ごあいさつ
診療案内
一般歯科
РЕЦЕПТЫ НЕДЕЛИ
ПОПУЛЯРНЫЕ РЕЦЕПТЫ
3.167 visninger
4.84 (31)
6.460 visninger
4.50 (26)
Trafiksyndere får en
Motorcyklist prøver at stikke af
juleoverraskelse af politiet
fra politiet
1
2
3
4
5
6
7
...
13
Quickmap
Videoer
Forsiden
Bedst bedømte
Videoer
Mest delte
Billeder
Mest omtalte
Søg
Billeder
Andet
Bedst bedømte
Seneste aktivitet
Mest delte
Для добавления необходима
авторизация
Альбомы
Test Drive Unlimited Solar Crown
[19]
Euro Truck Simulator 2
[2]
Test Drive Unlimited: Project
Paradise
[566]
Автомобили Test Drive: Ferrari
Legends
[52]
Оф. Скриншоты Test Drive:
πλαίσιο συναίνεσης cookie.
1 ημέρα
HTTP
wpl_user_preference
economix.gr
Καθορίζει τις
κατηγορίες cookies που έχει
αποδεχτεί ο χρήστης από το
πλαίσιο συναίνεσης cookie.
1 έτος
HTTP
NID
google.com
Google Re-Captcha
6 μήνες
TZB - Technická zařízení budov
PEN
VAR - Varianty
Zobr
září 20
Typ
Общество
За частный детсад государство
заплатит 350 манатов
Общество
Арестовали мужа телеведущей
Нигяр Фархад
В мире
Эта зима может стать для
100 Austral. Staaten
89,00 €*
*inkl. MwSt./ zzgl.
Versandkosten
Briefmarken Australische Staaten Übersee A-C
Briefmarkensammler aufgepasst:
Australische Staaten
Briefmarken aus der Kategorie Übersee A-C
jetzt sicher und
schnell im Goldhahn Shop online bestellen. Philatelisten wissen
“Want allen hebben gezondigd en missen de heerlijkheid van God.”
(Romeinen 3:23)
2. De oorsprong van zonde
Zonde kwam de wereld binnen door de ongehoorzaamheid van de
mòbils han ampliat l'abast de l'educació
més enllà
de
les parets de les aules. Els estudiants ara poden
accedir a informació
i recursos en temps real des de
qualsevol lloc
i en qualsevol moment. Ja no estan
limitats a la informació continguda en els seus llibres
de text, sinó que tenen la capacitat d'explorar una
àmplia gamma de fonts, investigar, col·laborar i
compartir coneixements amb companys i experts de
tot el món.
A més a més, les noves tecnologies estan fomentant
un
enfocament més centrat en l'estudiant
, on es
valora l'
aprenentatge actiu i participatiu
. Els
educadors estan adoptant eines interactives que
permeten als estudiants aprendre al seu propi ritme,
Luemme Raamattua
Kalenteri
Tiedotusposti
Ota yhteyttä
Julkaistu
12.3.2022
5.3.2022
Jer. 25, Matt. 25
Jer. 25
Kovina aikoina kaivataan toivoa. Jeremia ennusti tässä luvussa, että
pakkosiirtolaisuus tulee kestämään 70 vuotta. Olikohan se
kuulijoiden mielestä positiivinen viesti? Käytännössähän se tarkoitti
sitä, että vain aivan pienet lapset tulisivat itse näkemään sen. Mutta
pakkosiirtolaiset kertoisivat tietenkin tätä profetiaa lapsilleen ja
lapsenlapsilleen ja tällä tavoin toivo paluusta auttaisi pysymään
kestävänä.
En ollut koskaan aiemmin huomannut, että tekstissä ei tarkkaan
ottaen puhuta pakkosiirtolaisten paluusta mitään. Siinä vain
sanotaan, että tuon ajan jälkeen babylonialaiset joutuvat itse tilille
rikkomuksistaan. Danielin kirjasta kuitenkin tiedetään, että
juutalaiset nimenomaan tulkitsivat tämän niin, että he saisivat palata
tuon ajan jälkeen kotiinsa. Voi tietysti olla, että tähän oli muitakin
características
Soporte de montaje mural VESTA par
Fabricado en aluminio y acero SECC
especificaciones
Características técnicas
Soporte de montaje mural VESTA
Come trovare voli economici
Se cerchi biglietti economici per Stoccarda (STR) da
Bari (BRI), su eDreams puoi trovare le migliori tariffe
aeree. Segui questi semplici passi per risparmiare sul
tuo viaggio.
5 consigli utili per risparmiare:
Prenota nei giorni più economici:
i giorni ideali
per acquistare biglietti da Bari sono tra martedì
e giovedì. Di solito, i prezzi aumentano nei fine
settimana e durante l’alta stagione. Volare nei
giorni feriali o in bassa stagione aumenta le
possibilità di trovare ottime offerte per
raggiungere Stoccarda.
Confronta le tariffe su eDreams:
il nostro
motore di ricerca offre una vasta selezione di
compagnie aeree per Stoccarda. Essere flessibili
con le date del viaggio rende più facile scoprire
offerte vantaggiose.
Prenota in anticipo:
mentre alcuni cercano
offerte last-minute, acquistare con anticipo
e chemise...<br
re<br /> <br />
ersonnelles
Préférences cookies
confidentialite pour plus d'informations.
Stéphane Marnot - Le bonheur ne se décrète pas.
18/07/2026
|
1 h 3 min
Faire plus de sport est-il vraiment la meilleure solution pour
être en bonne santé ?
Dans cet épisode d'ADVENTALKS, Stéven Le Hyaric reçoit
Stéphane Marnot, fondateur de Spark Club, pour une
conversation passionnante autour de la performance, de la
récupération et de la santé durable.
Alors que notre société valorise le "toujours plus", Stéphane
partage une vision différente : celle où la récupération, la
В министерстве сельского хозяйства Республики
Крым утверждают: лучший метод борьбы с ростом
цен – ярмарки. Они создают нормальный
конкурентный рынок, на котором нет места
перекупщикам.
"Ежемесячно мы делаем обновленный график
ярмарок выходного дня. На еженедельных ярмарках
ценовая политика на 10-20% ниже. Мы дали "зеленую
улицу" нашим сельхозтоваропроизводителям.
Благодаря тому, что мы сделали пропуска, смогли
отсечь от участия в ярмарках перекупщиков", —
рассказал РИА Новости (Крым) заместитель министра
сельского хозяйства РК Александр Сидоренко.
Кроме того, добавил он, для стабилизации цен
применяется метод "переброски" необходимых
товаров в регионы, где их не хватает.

YOUR ASSIGNMENT:
An exact retyping of the full listing is required.

THE ANSWER:
ごあいさつ
診療案内
一般歯科
РЕЦЕПТЫ НЕДЕЛИ
ПОПУЛЯРНЫЕ РЕЦЕПТЫ
3.167 visninger
4.84 (31)
6.460 visninger
4.50 (26)
Trafiksyndere får en
Motorcyklist prøver at stikke af
juleoverraskelse af politiet
fra politiet
1
2
3
4
5
6
7
...
13
Quickmap
Videoer
Forsiden
Bedst bedømte
Videoer
Mest delte
Billeder
Mest omtalte
Søg
Billeder
Andet
Bedst bedømte
Seneste aktivitet
Mest delte
Для добавления необходима
авторизация
Альбомы
Test Drive Unlimited Solar Crown
[19]
Euro Truck Simulator 2
[2]
Test Drive Unlimited: Project
Paradise
[566]
Автомобили Test Drive: Ferrari
Legends
[52]
Оф. Скриншоты Test Drive:
πλαίσιο συναίνεσης cookie.
1 ημέρα
HTTP
wpl_user_preference
economix.gr
Καθορίζει τις
κατηγορίες cookies που έχει
αποδεχτεί ο χρήστης από το
πλαίσιο συναίνεσης cookie.
1 έτος
HTTP
NID
google.com
Google Re-Captcha
6 μήνες
TZB - Technická zařízení budov
PEN
VAR - Varianty
Zobr
září 20
Typ
Общество
За частный детсад государство
заплатит 350 манатов
Общество
Арестовали мужа телеведущей
Нигяр Фархад
В мире
Эта зима может стать для
100 Austral. Staaten
89,00 €*
*inkl. MwSt./ zzgl.
Versandkosten
Briefmarken Australische Staaten Übersee A-C
Briefmarkensammler aufgepasst:
Australische Staaten
Briefmarken aus der Kategorie Übersee A-C
jetzt sicher und
schnell im Goldhahn Shop online bestellen. Philatelisten wissen
“Want allen hebben gezondigd en missen de heerlijkheid van God.”
(Romeinen 3:23)
2. De oorsprong van zonde
Zonde kwam de wereld binnen door de ongehoorzaamheid van de
mòbils han ampliat l'abast de l'educació
més enllà
de
les parets de les aules. Els estudiants ara poden
accedir a informació
i recursos en temps real des de
qualsevol lloc
i en qualsevol moment. Ja no estan
limitats a la informació continguda en els seus llibres
de text, sinó que tenen la capacitat d'explorar una
àmplia gamma de fonts, investigar, col·laborar i
compartir coneixements amb companys i experts de
tot el món.
A més a més, les noves tecnologies estan fomentant
un
enfocament més centrat en l'estudiant
, on es
valora l'
aprenentatge actiu i participatiu
. Els
educadors estan adoptant eines interactives que
permeten als estudiants aprendre al seu propi ritme,
Luemme Raamattua
Kalenteri
Tiedotusposti
Ota yhteyttä
Julkaistu
12.3.2022
5.3.2022
Jer. 25, Matt. 25
Jer. 25
Kovina aikoina kaivataan toivoa. Jeremia ennusti tässä luvussa, että
pakkosiirtolaisuus tulee kestämään 70 vuotta. Olikohan se
kuulijoiden mielestä positiivinen viesti? Käytännössähän se tarkoitti
sitä, että vain aivan pienet lapset tulisivat itse näkemään sen. Mutta
pakkosiirtolaiset kertoisivat tietenkin tätä profetiaa lapsilleen ja
lapsenlapsilleen ja tällä tavoin toivo paluusta auttaisi pysymään
kestävänä.
En ollut koskaan aiemmin huomannut, että tekstissä ei tarkkaan
ottaen puhuta pakkosiirtolaisten paluusta mitään. Siinä vain
sanotaan, että tuon ajan jälkeen babylonialaiset joutuvat itse tilille
rikkomuksistaan. Danielin kirjasta kuitenkin tiedetään, että
juutalaiset nimenomaan tulkitsivat tämän niin, että he saisivat palata
tuon ajan jälkeen kotiinsa. Voi tietysti olla, että tähän oli muitakin
características
Soporte de montaje mural VESTA par
Fabricado en aluminio y acero SECC
especificaciones
Características técnicas
Soporte de montaje mural VESTA
Come trovare voli economici
Se cerchi biglietti economici per Stoccarda (STR) da
Bari (BRI), su eDreams puoi trovare le migliori tariffe
aeree. Segui questi semplici passi per risparmiare sul
tuo viaggio.
5 consigli utili per risparmiare:
Prenota nei giorni più economici:
i giorni ideali
per acquistare biglietti da Bari sono tra martedì
e giovedì. Di solito, i prezzi aumentano nei fine
settimana e durante l’alta stagione. Volare nei
giorni feriali o in bassa stagione aumenta le
possibilità di trovare ottime offerte per
raggiungere Stoccarda.
Confronta le tariffe su eDreams:
il nostro
motore di ricerca offre una vasta selezione di
compagnie aeree per Stoccarda. Essere flessibili
con le date del viaggio rende più facile scoprire
offerte vantaggiose.
Prenota in anticipo:
mentre alcuni cercano
offerte last-minute, acquistare con anticipo
e chemise...<br
re<br /> <br />
ersonnelles
Préférences cookies
confidentialite pour plus d'informations.
Stéphane Marnot - Le bonheur ne se décrète pas.
18/07/2026
|
1 h 3 min
Faire plus de sport est-il vraiment la meilleure solution pour
être en bonne santé ?
Dans cet épisode d'ADVENTALKS, Stéven Le Hyaric reçoit
Stéphane Marnot, fondateur de Spark Club, pour une
conversation passionnante autour de la performance, de la
récupération et de la santé durable.
Alors que notre société valorise le "toujours plus", Stéphane
partage une vision différente : celle où la récupération, la
В министерстве сельского хозяйства Республики
Крым утверждают: лучший метод борьбы с ростом
цен – ярмарки. Они создают нормальный
конкурентный рынок, на котором нет места
перекупщикам.
"Ежемесячно мы делаем обновленный график
ярмарок выходного дня. На еженедельных ярмарках
ценовая политика на 10-20% ниже. Мы дали "зеленую
улицу" нашим сельхозтоваропроизводителям.
Благодаря тому, что мы сделали пропуска, смогли
отсечь от участия в ярмарках перекупщиков", —
рассказал РИА Новости (Крым) заместитель министра
сельского хозяйства РК Александр Сидоренко.
Кроме того, добавил он, для стабилизации цен
применяется метод "переброски" необходимых
товаров в регионы, где их не хватает.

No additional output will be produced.